Is it just me or does anybody else hate this VS.NET ‘feature’ in ASP.NET projects:

This is a screen shot of a solution that contains an ASP.NET project and happens to have one ASPX and a CSS file open in the IDE. But I’m actually compiling an assembly individually in this case, yet I still get these annoying CSS validation errors.
While I think it’s actually a good thing ASP.NET is validating my HTML and CSS (even though the named colors above are legal colors!), I don’t think HTML or CSS errors like this qualify as errors. Especially in this case where I’m in a completely different context compiling an Assembly individually. These should be warnings or better yet get their own tab (or button in this case) to display or hide on.
So there are two issues here: First the fact that HTML format errors really have no business being flagged as errors. Errors in this environment should only be things that break the build and HTML errors don’t qualify in my book. I can appreciate the folks who are Nazis about their HTML Validation and want to see them prominently, but having them show as errors doesn’t do anything other than display here – it’s not breaking the build, so this is purely an annoying and non-configurable GUI feature.
But this is really making VS.NET a lot less usable especially for existing applications that are up ported (or come from designers for that matter – I have two of those types of apps I’m sitting on which have 50k pages with all sorts of CSS 3.0 tags that don’t validate). The thing that really irks me about this is that as the specs change this will result in errors even if your code is clean in the future… can you spell built-in obsolescence?

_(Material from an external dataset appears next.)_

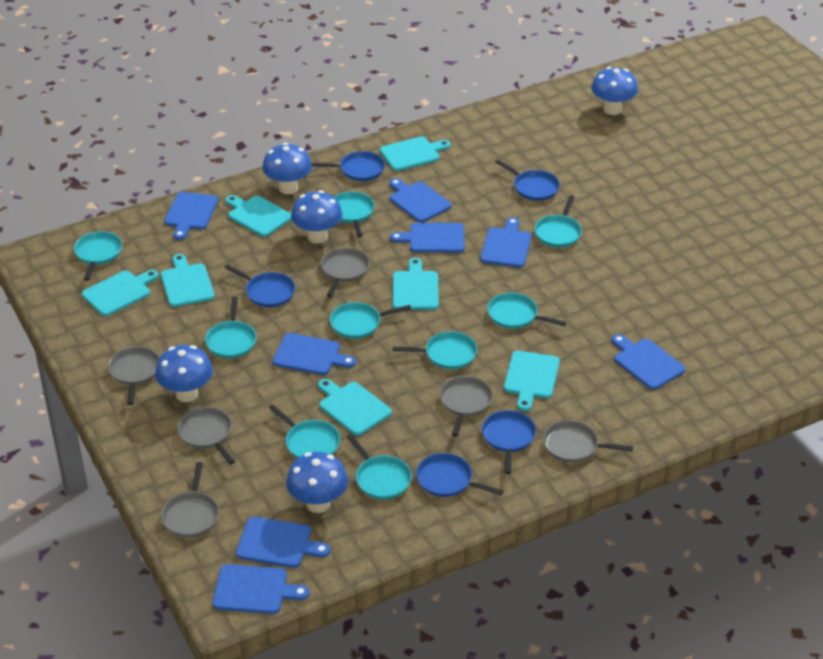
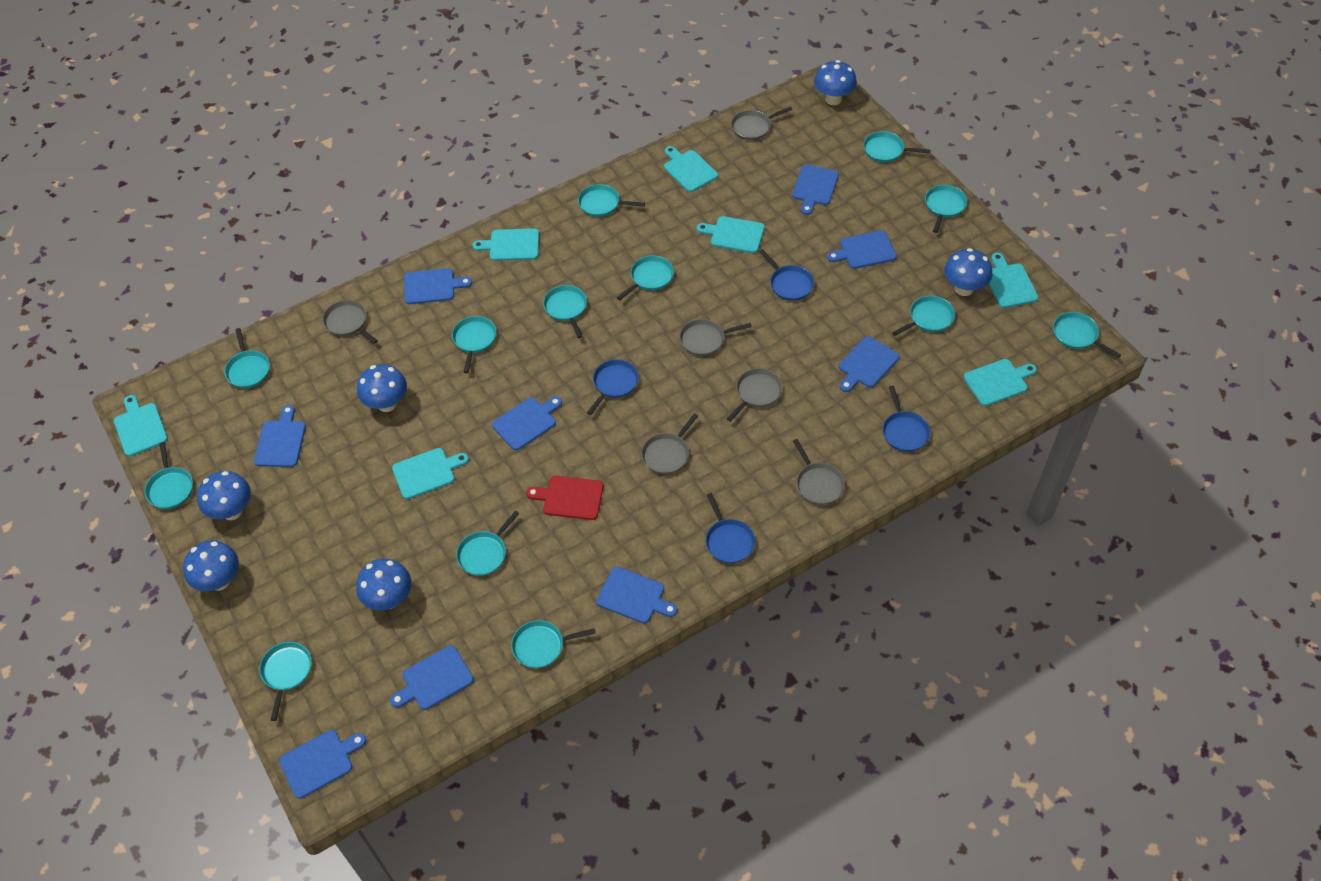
blue cutting board: [164,192,218,240] [212,564,309,614] [236,517,330,568] [272,333,356,375] [389,178,452,222] [390,223,465,253] [480,217,531,268] [612,334,685,390] = 8 -> [254,405,306,467] [279,730,366,799] [390,645,474,710] [404,268,472,304] [492,396,562,450] [596,567,677,623] [792,165,839,215] [827,230,897,269] [839,336,899,392] = 9
blue mushroom: [155,345,213,402] [262,143,312,194] [286,452,348,513] [291,190,342,243] [591,67,638,115] = 5 -> [183,540,239,591] [197,471,251,520] [356,559,411,610] [357,364,407,412] [814,60,857,105] [944,248,992,296] = 6
blue pan: [224,264,295,307] [311,151,385,181] [416,453,503,497] [482,410,536,474] [495,160,560,201] = 5 -> [587,359,639,415] [706,493,755,563] [759,249,814,301] [883,386,930,452] = 4
red cutting board: none = 0 -> [526,476,604,520] = 1
turquoise pan: [74,231,122,281] [205,297,256,358] [269,405,340,459] [330,302,411,339] [334,191,375,237] [347,434,412,500] [393,331,477,369] [487,293,566,329] [534,195,582,248] = 9 -> [145,442,193,509] [224,328,270,388] [259,642,312,721] [452,316,496,373] [456,511,519,576] [511,620,596,668] [543,285,587,338] [578,184,645,217] [617,255,674,300] [863,131,931,162] [892,296,955,336] [925,185,967,233] [1053,312,1121,358] = 13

The other is that of context. If I compile an individual assembly, that has nothing to do with HTML markup tags why should the IDE show these errors in this place – it’s completely out of context. There’s no options to have VS show the difference between background compile/eval errors of what’s open and what compile you just ran. All this stuff just gets jumbled together into a single bin. In the case above, 30 non-essential errors preceed the DLL compile errors followed by a couple of more HTML errors from the ASPX page open.
And yes I realize I can turn of HTML validation or I could simply close the CSS and ASPX pages and then compile.
Turning off the validation kinda bites too: a) it’s actually a very useful feature, that’s just badly implemented and b) turning off this setting doesn’t seem to ‘stick’ – validation seems to return even after having turned it off.
I made a suggestion a long while back about this, but it was turned out. Am I the only one who thinks this is a pain in the ass?